Even before the advent of Christianity, we read in the Second Book of Maccabees that Judas Maccabeus "made atonement for the dead" that they might be freed from sin, which suggest a Jewish practice of offering prayers to cleanse the souls of the departed.
Q. I'm confused about the Catholic teaching on purgatory, as we never really covered it in our RCIA program. I understand it to be a "stopover" of sorts, for a soul's purification on its way to heaven, but I've also been told different things as to the nature of this purification -- anything from a final confession to a burning off of sins to a witnessing of harm the person may have caused while still alive and of which they may have not previously been aware.
I've also been told that a person's purgatory time can start in the here and now, while still alive, and even that some of the suffering in this life may be to help others already in purgatory. Finally, I've been told that almost everyone will likely go to purgatory. Can you comment? (southern Indiana)
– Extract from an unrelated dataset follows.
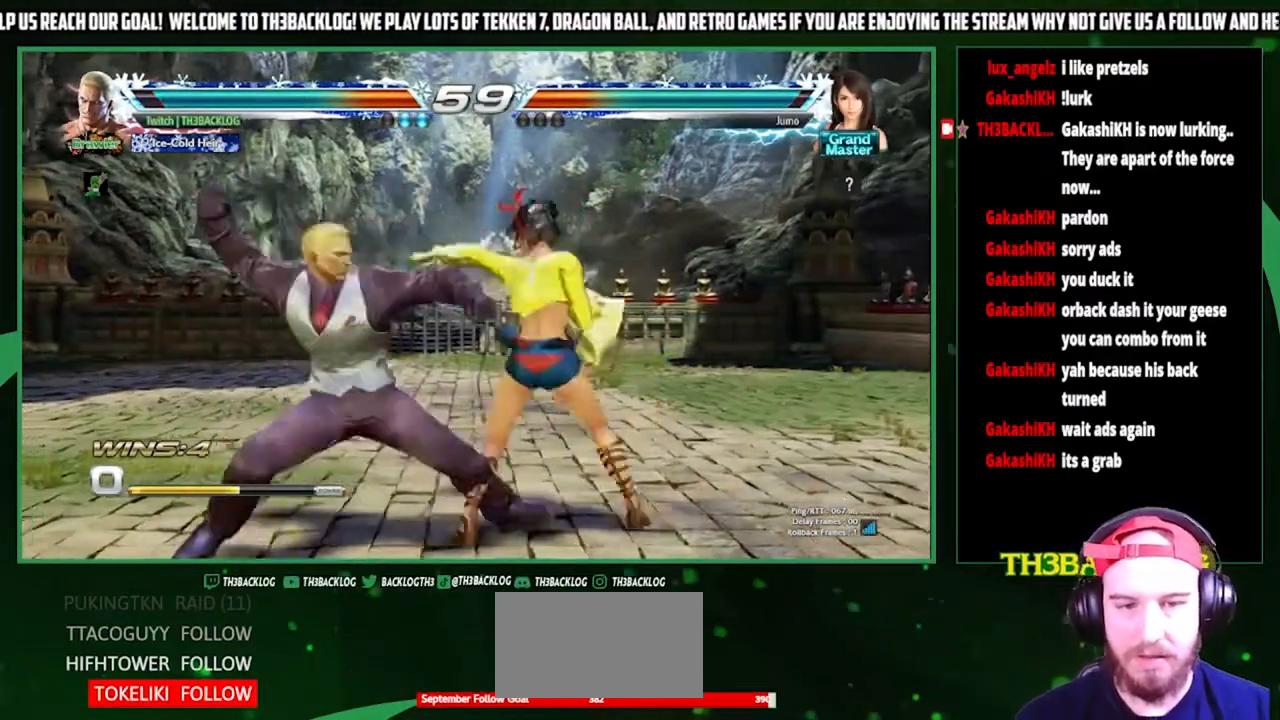
{"buttons": [], "left_stick": "center", "events": []}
A. The Catholic Church has always believed in the existence of purgatory. That belief is defined in the Catechism of the Catholic Church, which says: "All who die in God's grace and friendship, but still imperfectly purified, are indeed assured of their eternal salvation; but after death they undergo purification, so as to achieve the holiness necessary to enter the joy of heaven" (No. 1030).
It is also reflected in the words of Jesus himself, who says in the Gospel of Matthew (12:32), that certain sins "will not be forgiven, either in this age or in the age to come," which serves as an indication that some purging of the soul may need to occur after death.
There are indications from the earliest centuries of the Christian era that this belief was common in the church; some might remember that St. Monica, in the fourth century, asked her son St. Augustine before she died to continue to remember her soul in his Masses.
Even before the advent of Christianity, we read in the Second Book of Maccabees (12:46) that Judas Maccabeus "made atonement for the dead" that they might be freed from sin, which suggest a Jewish practice of offering prayers to cleanse the souls of the departed.
And yes, it has always been the common practice of believers who are still living to offer prayers and sacrifices for the departed. (How many times, when you were little and complained to your mother about something, did she say, "Offer it up for the souls in purgatory?")
As for the exact nature of what that purification after death may be, we just don't know. (And it might even be instantaneous.) And regarding your speculation as to what percentage will wind up in purgatory, we've never been told; but speaking personally, spiritual and moral perfection seem a long way away, so my own guess is that a lot of us will need some remediation.
Q. Do Catholic priests forget what they are told in confession? (City and state withheld)
A. Yes, we do. Part of that is due, I'm sure, to the grace of God; but another reason might be the repetitive nature of most confessions. I always try to remind myself, when I enter the confessional box, to stay alert and to remember that my role is to put the penitent in touch with God.
Rather than have confession become simply a repetition of regular faults (and that is fine), I often try to engage penitents also with regard to their spiritual life by asking them, for example, "Do you try to pray each day?" Normally, within a few minutes of leaving the confessional, I have forgotten nearly all of the sins people have confessed.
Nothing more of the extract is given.